While neoliberalism was brought to America by Reagan, Clinton jumped on the bandwagon, too, so opposing it has been an uneasy task for both Republicans and Democrats for the past three decades. Trump's willingness to challenge that neoliberal consensus and speak the truth (in his own confused way) had to account for far more than just his Electoral College margin of victory in 2016.
Nonetheless, even though most Americans don't know the gory details or history I've laid out here, they do know that we used to make things in America and it made us rich, and we no longer make much here (outside of guns and military weaponry) and it's making us poor.

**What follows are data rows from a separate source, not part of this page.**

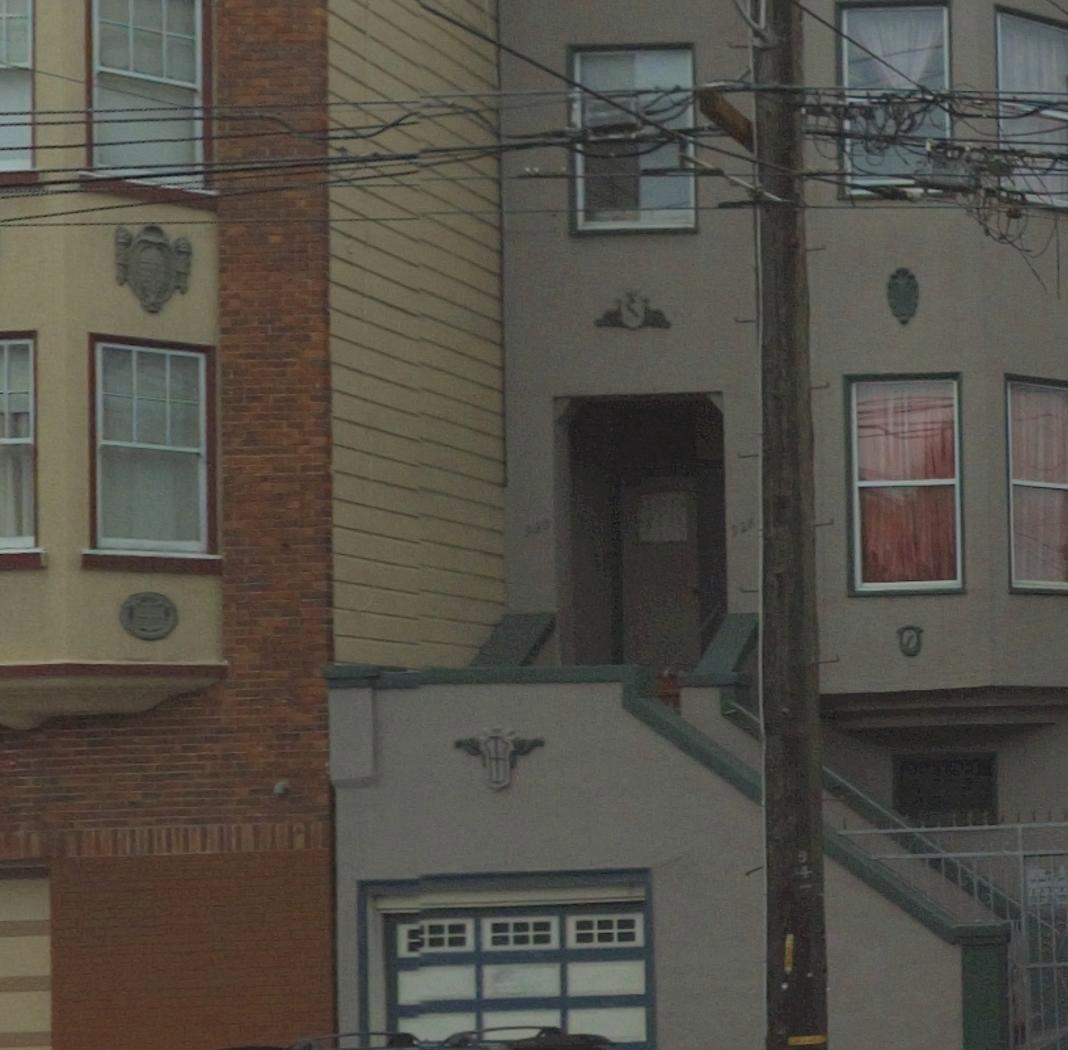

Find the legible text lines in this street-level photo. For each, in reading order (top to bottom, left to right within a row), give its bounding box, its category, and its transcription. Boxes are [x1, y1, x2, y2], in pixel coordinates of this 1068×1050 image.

[522, 517, 550, 540] StreetNumber: 930
[729, 515, 759, 539] StreetNumber: 928
[795, 847, 814, 880] None: 94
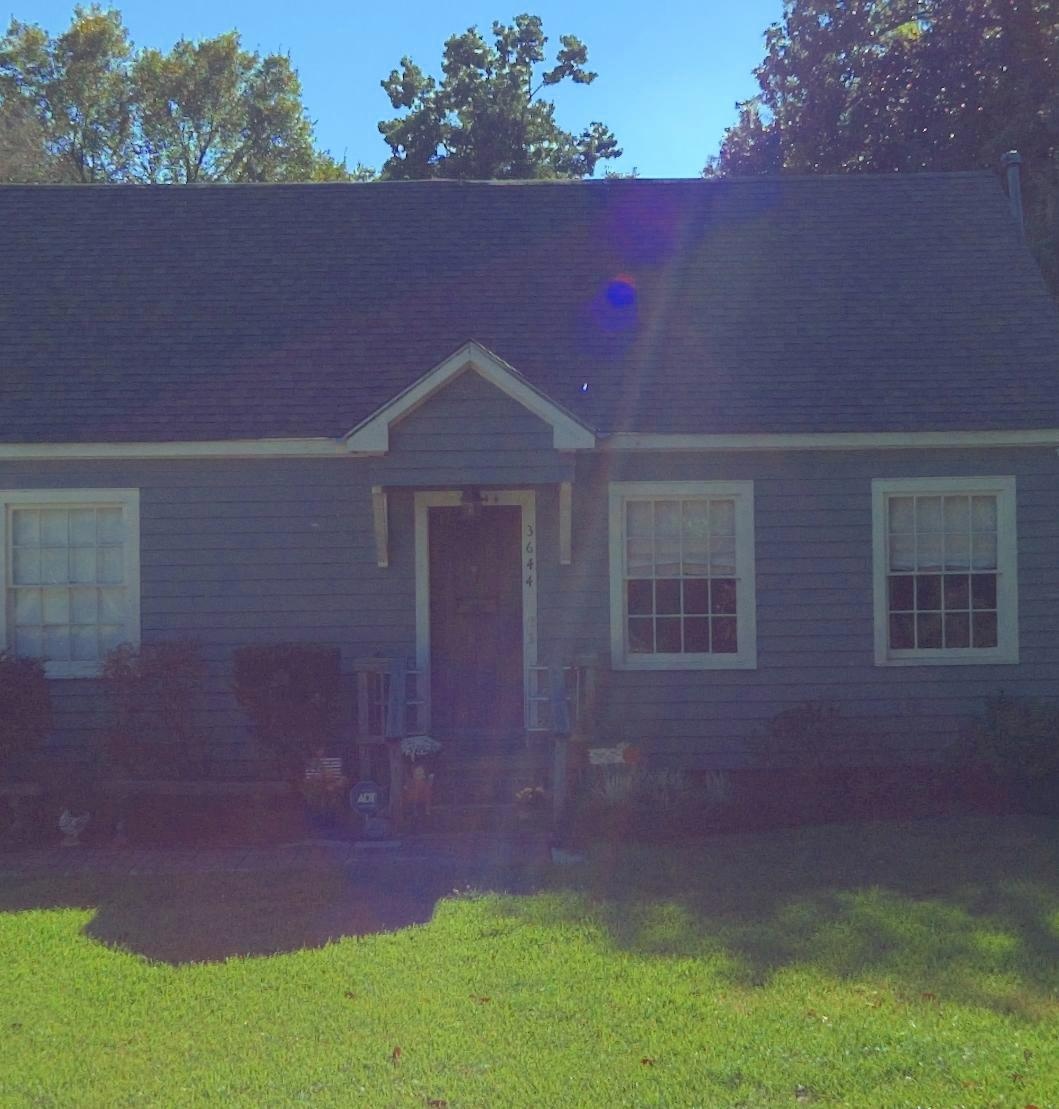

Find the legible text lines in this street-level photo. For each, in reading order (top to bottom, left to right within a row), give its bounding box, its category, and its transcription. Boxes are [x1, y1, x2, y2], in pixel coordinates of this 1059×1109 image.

[524, 523, 536, 589] StreetNumber: 3644
[355, 791, 378, 805] None: ADT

Back in the day when neoliberals were leading the free trade charge with Tom Friedman's book The Lexus and the Olive Tree: Understanding Globalization we at least had a robust discussion of its impact. Ross Perot took almost 20% of the vote for president in 1992 because American voters were so horrified about the "giant sucking sound from the south" he accurately predicted would happen if neoliberal trade policies were put into place.
Perot, it turns out, was right. As were Henry VII, Alexander Hamilton, and Deng Xiaoping.
Now that the Covid pandemic has exposed the fragility of this insane system, it's time for America to revisit that conversation, both to recover our gutted middle class and to ensure our national security.